◆ **Data section**:
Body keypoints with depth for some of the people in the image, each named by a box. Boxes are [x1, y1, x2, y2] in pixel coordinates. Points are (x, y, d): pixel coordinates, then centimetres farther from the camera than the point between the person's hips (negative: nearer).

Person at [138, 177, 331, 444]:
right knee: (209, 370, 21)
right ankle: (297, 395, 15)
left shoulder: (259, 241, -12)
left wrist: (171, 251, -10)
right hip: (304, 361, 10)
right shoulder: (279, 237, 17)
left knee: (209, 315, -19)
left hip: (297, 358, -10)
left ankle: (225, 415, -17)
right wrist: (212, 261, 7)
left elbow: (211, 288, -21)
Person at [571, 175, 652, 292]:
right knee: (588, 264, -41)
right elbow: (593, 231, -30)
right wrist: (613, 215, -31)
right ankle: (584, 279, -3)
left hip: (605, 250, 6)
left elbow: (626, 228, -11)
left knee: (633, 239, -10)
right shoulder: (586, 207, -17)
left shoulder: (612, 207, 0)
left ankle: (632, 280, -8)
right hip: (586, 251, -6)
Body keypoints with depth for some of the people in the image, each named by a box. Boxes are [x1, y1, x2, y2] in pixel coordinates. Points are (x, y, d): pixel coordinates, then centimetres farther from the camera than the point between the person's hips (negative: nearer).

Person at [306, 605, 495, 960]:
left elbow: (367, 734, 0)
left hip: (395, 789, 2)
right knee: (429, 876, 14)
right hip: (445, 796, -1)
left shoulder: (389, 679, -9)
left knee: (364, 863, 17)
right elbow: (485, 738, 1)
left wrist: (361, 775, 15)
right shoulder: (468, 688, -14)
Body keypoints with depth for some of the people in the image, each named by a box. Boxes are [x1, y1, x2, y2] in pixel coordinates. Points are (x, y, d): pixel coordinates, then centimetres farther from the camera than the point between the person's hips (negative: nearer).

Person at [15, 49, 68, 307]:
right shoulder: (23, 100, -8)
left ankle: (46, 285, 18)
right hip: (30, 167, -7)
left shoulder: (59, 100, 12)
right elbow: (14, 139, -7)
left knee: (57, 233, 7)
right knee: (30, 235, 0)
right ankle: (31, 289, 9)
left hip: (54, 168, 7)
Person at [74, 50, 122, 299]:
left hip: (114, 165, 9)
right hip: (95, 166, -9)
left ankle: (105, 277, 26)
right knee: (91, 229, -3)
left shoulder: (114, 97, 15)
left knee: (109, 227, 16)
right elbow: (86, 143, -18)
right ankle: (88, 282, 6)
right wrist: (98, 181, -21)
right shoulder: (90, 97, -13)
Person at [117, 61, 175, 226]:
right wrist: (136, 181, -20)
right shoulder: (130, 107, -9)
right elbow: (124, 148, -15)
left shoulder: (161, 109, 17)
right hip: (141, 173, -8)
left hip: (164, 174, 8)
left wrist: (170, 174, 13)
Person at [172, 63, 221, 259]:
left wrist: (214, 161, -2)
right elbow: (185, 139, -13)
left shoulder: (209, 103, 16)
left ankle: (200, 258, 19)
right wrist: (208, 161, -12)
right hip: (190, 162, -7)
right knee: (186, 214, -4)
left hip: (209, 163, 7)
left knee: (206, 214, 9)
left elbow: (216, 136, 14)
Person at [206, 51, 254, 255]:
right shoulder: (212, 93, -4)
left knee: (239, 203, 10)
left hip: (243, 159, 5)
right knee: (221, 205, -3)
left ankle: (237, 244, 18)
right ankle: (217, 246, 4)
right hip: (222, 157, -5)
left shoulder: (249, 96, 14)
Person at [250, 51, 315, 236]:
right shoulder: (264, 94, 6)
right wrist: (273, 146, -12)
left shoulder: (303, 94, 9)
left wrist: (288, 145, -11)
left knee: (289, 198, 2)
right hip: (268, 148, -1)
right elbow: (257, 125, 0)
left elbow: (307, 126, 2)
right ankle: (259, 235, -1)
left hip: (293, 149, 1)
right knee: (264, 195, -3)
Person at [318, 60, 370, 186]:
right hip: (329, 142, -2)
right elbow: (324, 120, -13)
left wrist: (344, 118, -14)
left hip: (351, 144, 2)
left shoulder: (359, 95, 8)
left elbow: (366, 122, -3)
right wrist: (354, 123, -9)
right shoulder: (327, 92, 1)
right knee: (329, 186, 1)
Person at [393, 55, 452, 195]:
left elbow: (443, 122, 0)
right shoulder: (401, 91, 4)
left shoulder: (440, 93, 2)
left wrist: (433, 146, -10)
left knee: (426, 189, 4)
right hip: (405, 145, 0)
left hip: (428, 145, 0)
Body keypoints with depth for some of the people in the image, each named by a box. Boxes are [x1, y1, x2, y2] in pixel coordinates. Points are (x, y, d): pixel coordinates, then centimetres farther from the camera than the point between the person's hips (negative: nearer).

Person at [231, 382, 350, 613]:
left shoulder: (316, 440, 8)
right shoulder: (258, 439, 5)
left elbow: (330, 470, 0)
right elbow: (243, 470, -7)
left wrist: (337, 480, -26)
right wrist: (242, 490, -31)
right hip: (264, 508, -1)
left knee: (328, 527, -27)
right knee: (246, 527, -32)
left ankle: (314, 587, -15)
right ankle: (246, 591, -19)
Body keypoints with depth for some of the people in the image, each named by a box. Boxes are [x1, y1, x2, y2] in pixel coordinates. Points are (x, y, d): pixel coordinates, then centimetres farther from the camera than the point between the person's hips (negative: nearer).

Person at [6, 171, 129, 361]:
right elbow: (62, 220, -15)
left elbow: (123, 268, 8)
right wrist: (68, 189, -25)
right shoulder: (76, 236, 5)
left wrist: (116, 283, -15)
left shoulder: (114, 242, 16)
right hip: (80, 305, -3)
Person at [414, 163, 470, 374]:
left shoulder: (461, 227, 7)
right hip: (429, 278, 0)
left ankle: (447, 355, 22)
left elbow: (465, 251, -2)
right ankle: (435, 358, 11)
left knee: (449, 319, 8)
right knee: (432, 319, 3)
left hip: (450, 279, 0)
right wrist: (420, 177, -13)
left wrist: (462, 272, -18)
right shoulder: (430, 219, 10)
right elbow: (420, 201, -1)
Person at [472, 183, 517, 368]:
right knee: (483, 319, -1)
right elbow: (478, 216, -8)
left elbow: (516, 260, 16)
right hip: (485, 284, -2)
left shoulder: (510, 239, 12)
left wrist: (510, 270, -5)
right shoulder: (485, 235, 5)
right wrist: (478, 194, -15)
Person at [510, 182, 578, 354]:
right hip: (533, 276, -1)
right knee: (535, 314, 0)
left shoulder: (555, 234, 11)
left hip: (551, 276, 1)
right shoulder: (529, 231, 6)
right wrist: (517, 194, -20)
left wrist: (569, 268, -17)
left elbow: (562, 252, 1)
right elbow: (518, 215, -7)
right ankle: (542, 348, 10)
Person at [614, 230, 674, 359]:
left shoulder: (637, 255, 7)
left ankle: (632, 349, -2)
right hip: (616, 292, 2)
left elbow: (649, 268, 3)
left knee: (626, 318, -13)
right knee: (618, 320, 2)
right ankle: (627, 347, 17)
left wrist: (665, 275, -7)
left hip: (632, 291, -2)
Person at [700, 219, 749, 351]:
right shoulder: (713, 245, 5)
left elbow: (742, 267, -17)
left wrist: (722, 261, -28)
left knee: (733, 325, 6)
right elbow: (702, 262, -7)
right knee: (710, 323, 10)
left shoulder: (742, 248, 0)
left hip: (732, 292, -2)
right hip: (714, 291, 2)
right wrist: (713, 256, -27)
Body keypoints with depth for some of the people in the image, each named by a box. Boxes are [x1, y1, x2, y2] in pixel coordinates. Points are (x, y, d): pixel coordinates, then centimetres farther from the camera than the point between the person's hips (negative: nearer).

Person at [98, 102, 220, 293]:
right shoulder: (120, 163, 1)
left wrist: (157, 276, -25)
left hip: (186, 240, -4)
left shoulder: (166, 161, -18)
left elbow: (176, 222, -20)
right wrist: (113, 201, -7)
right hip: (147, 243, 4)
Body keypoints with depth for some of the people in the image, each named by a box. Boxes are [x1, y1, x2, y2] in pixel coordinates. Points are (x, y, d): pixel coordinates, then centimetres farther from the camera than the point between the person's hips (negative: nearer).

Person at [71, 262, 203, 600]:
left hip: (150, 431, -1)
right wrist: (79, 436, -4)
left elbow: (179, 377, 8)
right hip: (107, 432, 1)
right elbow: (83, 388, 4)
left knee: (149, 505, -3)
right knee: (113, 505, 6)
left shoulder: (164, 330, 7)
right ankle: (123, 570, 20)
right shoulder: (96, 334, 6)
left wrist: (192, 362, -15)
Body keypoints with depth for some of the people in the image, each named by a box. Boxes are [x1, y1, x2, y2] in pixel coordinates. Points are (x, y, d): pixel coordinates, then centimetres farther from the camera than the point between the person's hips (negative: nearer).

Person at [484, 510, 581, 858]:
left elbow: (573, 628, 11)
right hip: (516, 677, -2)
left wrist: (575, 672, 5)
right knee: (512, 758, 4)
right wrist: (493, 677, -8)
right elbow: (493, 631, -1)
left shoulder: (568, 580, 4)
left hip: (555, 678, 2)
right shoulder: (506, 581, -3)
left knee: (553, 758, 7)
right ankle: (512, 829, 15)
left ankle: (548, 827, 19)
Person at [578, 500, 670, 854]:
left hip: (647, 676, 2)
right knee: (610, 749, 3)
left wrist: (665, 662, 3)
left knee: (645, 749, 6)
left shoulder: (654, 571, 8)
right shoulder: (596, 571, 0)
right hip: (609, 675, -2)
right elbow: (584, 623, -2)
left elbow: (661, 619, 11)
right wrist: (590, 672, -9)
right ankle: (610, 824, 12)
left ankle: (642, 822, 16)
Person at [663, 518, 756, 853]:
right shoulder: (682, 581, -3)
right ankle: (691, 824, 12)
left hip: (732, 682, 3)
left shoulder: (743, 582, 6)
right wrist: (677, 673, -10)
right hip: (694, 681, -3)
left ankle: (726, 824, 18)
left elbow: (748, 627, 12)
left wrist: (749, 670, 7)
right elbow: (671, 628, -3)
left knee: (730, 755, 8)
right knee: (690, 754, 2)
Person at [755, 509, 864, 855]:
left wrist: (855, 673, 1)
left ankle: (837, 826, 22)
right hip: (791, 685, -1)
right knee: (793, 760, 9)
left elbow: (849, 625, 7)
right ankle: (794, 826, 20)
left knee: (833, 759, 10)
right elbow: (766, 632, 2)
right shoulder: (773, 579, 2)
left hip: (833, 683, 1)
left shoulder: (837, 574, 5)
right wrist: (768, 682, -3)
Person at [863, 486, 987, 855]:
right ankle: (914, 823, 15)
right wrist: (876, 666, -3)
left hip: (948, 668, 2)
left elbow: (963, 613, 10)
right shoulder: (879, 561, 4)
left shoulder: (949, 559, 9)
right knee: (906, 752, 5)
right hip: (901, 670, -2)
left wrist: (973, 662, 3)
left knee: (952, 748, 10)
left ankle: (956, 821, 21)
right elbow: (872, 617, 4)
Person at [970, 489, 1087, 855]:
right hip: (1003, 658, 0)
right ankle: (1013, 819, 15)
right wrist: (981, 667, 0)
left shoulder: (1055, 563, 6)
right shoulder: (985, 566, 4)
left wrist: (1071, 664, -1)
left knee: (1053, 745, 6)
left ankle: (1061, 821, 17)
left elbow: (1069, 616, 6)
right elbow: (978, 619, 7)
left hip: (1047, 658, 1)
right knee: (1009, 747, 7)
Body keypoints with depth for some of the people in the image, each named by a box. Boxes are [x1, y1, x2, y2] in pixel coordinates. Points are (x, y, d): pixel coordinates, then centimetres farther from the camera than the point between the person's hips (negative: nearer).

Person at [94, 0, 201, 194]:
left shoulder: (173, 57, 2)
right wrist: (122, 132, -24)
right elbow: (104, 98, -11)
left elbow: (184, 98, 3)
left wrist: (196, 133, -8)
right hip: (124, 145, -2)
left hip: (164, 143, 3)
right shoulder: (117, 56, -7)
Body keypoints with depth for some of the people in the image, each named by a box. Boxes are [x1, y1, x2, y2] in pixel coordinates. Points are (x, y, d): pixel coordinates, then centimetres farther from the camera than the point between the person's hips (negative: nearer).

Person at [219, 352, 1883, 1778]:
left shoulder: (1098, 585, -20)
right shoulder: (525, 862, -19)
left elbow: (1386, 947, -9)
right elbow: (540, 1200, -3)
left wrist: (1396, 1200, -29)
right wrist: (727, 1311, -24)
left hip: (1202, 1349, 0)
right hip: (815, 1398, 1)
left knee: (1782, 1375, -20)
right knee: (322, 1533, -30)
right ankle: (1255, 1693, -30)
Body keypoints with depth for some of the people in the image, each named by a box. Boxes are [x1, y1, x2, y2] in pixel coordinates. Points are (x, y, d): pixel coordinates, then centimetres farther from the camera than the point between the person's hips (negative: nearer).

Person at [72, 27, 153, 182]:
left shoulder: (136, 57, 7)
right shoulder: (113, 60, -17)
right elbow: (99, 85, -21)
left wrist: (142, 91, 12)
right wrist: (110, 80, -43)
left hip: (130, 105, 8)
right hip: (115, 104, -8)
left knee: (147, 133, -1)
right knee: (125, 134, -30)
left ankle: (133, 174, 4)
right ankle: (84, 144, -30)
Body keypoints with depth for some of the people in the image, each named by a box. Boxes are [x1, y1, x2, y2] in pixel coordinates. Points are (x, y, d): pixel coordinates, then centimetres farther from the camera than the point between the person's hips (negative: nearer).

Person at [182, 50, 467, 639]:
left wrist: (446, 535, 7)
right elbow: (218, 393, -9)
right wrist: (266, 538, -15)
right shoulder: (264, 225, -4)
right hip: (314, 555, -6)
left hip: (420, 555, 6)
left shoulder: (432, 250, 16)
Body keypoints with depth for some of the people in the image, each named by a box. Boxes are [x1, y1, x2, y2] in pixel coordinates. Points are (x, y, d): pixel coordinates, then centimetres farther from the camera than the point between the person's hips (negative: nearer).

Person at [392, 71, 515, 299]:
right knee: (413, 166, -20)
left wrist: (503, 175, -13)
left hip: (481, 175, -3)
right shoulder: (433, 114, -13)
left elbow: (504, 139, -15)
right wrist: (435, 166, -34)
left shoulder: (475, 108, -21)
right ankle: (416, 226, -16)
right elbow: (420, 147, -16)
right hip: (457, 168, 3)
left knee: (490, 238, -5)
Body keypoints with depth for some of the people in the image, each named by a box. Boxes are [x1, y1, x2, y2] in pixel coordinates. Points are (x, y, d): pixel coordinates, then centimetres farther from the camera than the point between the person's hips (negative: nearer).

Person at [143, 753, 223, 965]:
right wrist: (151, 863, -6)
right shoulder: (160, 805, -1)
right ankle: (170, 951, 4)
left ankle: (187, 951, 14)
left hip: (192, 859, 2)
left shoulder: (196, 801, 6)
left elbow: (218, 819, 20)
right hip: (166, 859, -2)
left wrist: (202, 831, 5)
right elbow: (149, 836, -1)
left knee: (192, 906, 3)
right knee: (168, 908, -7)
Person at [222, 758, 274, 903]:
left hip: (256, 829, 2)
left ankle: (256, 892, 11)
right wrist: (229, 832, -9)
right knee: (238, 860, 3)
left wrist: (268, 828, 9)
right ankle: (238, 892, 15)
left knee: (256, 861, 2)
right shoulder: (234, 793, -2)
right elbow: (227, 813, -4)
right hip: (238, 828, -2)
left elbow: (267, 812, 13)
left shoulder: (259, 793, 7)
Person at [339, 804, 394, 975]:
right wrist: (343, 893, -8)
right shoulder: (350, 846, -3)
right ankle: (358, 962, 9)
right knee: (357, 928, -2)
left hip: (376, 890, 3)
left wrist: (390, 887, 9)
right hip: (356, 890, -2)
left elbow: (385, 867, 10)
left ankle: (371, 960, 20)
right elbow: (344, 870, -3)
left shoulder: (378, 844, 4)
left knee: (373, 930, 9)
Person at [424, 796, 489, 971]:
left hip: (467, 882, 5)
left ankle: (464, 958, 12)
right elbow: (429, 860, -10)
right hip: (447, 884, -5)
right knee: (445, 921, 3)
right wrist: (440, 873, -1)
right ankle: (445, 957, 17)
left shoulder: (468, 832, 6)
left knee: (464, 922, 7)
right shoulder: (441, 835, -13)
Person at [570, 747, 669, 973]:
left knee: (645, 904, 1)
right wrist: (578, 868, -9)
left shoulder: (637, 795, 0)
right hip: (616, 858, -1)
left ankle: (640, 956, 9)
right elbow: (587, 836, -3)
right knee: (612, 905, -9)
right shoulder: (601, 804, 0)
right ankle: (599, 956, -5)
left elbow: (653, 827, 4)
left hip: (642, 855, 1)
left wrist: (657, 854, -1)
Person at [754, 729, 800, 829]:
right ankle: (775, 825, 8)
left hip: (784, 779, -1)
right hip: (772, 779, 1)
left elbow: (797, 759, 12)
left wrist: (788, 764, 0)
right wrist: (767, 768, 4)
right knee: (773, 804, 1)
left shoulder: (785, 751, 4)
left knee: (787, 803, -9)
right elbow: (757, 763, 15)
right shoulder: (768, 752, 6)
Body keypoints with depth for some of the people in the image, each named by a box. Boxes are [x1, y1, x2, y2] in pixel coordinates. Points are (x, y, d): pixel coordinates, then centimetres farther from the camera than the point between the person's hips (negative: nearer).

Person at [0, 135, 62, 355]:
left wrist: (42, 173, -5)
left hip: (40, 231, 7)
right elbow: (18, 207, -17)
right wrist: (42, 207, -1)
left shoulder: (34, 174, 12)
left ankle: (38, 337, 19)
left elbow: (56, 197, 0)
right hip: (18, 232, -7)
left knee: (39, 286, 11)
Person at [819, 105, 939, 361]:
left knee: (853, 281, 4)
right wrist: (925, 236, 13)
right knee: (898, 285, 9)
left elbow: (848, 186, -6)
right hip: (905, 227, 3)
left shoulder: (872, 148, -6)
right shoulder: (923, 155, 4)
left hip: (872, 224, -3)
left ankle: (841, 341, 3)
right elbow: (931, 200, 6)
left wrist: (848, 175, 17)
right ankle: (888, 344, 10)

◆ **Goal of the exercise**:
The response must hold only the lines above from the line with "left wrist: (749, 670, 7)" through the line with "right shoulder: (117, 56, -7)", each copied exactly, both ends kept.

◆ **Answer to this task**:
left wrist: (749, 670, 7)
right elbow: (671, 628, -3)
left knee: (730, 755, 8)
right knee: (690, 754, 2)
Person at [755, 509, 864, 855]:
left wrist: (855, 673, 1)
left ankle: (837, 826, 22)
right hip: (791, 685, -1)
right knee: (793, 760, 9)
left elbow: (849, 625, 7)
right ankle: (794, 826, 20)
left knee: (833, 759, 10)
right elbow: (766, 632, 2)
right shoulder: (773, 579, 2)
left hip: (833, 683, 1)
left shoulder: (837, 574, 5)
right wrist: (768, 682, -3)
Person at [863, 486, 987, 855]:
right ankle: (914, 823, 15)
right wrist: (876, 666, -3)
left hip: (948, 668, 2)
left elbow: (963, 613, 10)
right shoulder: (879, 561, 4)
left shoulder: (949, 559, 9)
right knee: (906, 752, 5)
right hip: (901, 670, -2)
left wrist: (973, 662, 3)
left knee: (952, 748, 10)
left ankle: (956, 821, 21)
right elbow: (872, 617, 4)
Person at [970, 489, 1087, 855]:
right hip: (1003, 658, 0)
right ankle: (1013, 819, 15)
right wrist: (981, 667, 0)
left shoulder: (1055, 563, 6)
right shoulder: (985, 566, 4)
left wrist: (1071, 664, -1)
left knee: (1053, 745, 6)
left ankle: (1061, 821, 17)
left elbow: (1069, 616, 6)
right elbow: (978, 619, 7)
left hip: (1047, 658, 1)
right knee: (1009, 747, 7)
Body keypoints with depth for some of the people in the image, each named by a box. Boxes are [x1, y1, x2, y2] in pixel coordinates. Points are (x, y, d): pixel coordinates, then centimetres farther from the camera than the point between the person's hips (negative: nearer).

Person at [94, 0, 201, 194]:
left shoulder: (173, 57, 2)
right wrist: (122, 132, -24)
right elbow: (104, 98, -11)
left elbow: (184, 98, 3)
left wrist: (196, 133, -8)
right hip: (124, 145, -2)
left hip: (164, 143, 3)
right shoulder: (117, 56, -7)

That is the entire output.